Ebola symptoms trigger panic at Rotterdam hospital; False alarm
Emergency services in Rotterdam responded en masse to the Maasstad Hospital on Wednesday night after a woman showed up at the GP station with symptoms of Ebola. A few hours later, just after midnight, the local safety office announced that it was a false alarm - the woman does not have the highly contagious disease, NOS reports.
The woman's symptoms, combined with the fact that she had recently been in Congo, immediately raised fears of Ebola. The hospital was on lockdown between the time that the woman arrived and when doctors confirmed she did not have the disease. Dozens of people were trapped inside the hospital, and new patients were not allowed in.
Public health institute RIVM quickly announced that the chance of Ebola was very small - the woman had been in Congo, but not in an area where the disease is prevalent - but emergency services decided to rather be safe than sorry. The Maasstad Hospital initiated the Ebola protocol. The woman was cared for in quarantine, in a special air-filtered room that was created in the hospital when the Ebola protocol was established in 2014.

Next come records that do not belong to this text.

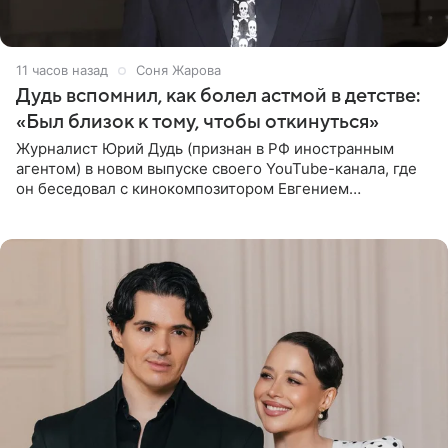
11 часов назад
Соня Жарова
Дудь вспомнил, как болел астмой в детстве:
«Был близок к тому, чтобы откинуться»
Журналист Юрий Дудь (признан в РФ иностранным
агентом) в новом выпуске своего YouTube-канала, где
он беседовал с кинокомпозитором Евгением
Гальпериным, поделился личной историей о борьбе с
бронхиальной астмой в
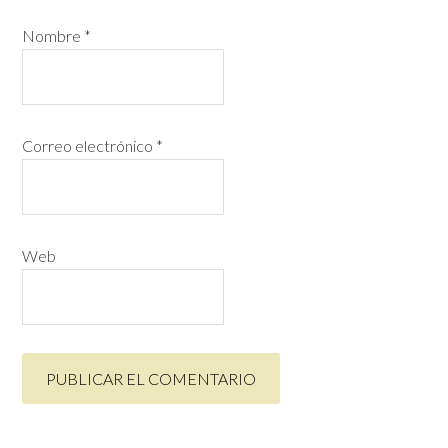
Nombre
*
Correo electrónico
*
Web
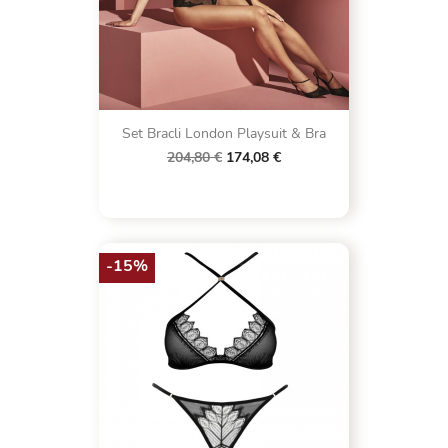
Set Bracli London Playsuit & Bra
204,80 €
174,08 €
-15%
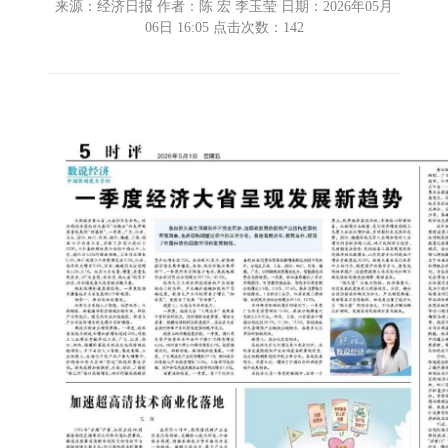
来源：经济日报 作者：陈 宏 李玉莹 日期：2026年05月
06日 16:05 点击次数：
142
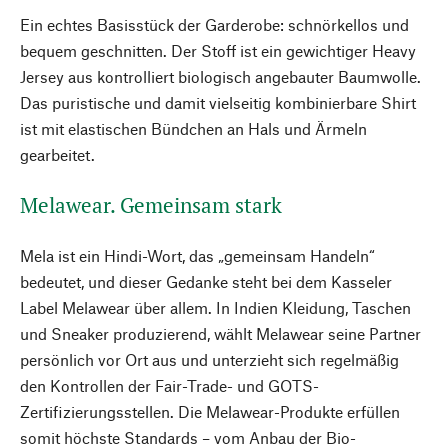
Ein echtes Basisstück der Garderobe: schnörkellos und
bequem geschnitten. Der Stoff ist ein gewichtiger Heavy
Jersey aus kontrolliert biologisch angebauter Baumwolle.
Das puristische und damit vielseitig kombinierbare Shirt
ist mit elastischen Bündchen an Hals und Ärmeln
gearbeitet.
Melawear. Gemeinsam stark
Mela ist ein Hindi-Wort, das „gemeinsam Handeln“
bedeutet, und dieser Gedanke steht bei dem Kasseler
Label Melawear über allem. In Indien Kleidung, Taschen
und Sneaker produzierend, wählt Melawear seine Partner
persönlich vor Ort aus und unterzieht sich regelmäßig
den Kontrollen der Fair-Trade- und GOTS-
Zertifizierungsstellen. Die Melawear-Produkte erfüllen
somit höchste Standards – vom Anbau der Bio-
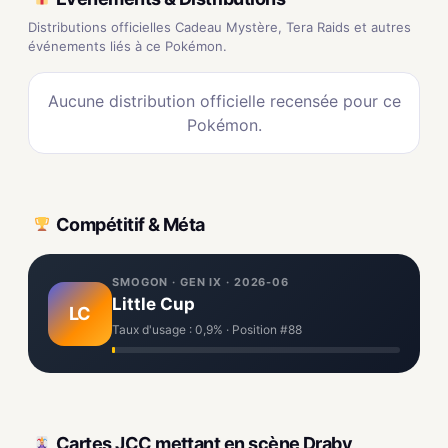
Distributions officielles Cadeau Mystère, Tera Raids et autres
événements liés à ce Pokémon.
Aucune distribution officielle recensée pour ce
Pokémon.
Compétitif & Méta
SMOGON · GEN IX · 2026-06
Little Cup
LC
Taux d'usage : 0,9% · Position #88
Cartes JCC mettant en scène Draby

"She had been sick for about three days, with fever and vomiting, even before she got on the plane. Then you have a risk of Ebola, because you came from Congo", internist Jan den Hollander said to NOS. "There was, of course, a risk for all the people who had been in contact with her. We examined how sick she was and asked where she had been and who she had been in contact with." After determining that the woman had not been in an Ebola infected region, the precautions were scaled down in consultation with the RIVM and GGD.
The woman is still in hospital and still being examined, Den Hollander said. "Just for illness. You examine everyone from Africa with a fever for malaria, for example, but also for all kinds of other infectious diseases. Because she definitely has something."
Ebola is a rare and serious infectious disease that so far only occurred in Africa, according to NU.nl. The disease is easily transmittable through body fluids like blood, urine, sperm and sweat, and through contact with open wounds. More than half of Ebola patients die of the disease because there is no proper treatment. Patients are quarantined and treated in specially equipped departments. People who have been in direct contact with Ebola patients are monitored for possible infection.
An Ebola outbreak has been going on in northeastern Congo for about a year. In July this year, the World Health Organization declared the outbreak an emergency for international public health.